Thanks to MMA Weekly for this story and pic.
It blows my mind that the powers that be still preoccupy their time with such trivial matters such as pot smoking, when (in my humble opinion) there are much, MUCH, more important issues at hand in the MMA world.
Yet the CSAC (California State Athletic Council) has just passed a ban on medical marijuana's use in MMA.
The most obvious thing even a novice smoker will tell you is that pot seriously does not give ANY advantage athletically to anyone, especially a MMA fighter!
There has been a lot of controversy over the use of “Medical Marijuana” and how it affects drug testing for mixed martial artists in California.
The California State Athletic Commission recently issued a statement declaring its stance on Medical Marijuana as it relates to drug testing for athletes it licenses.
The Commission made it clear that legal use via Proposition 215, also known as the Compassionate Use Act of 1996, in California does not negate disciplinary action due to a positive drug test result in relation to events overseen by the CSAC.
“The California State Athletic Commission's position is that Marijuana is a banned substance pursuant to Rule 303 and that any positive drug test may result in discipline,” read the statement.
The Commission stated that a Supreme Court ruling in the case of Ross v.
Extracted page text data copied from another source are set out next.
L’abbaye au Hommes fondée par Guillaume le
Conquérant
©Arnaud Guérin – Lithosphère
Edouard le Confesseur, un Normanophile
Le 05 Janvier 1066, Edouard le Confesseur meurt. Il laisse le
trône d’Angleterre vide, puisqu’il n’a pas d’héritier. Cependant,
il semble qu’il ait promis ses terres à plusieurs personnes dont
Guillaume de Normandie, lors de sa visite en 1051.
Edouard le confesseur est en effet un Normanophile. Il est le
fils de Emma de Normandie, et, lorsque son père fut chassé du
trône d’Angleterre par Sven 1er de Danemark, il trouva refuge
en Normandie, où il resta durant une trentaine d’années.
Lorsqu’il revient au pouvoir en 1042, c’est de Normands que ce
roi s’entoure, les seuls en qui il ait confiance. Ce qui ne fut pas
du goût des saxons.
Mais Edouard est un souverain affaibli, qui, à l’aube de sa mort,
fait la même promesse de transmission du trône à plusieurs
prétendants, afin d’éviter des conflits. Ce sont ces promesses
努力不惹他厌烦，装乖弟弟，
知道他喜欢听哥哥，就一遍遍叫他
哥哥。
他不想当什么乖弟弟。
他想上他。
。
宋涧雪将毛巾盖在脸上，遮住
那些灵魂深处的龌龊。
RagingWire Telecomm “found that an employer may discipline an employee for off-duty medical marijuana use.”
In the case of athletes licensed to compete, an athletic commission isn’t an employer per se. The CSAC, however, argued its case, saying, “Because the Compassionate Use Act only provides a defense to criminal charges, any argument that the Act would allow an athlete to use the drug without consequences to his or her license must fail. If the Court were to take up a similar challenge to discipline of a licensee, it would likely find that the Commission has a legitimate interest in whether or not an athlete uses the drug because marijuana could slow a fighter's reflexes and endanger his or her health and safety in the ring or the cage.”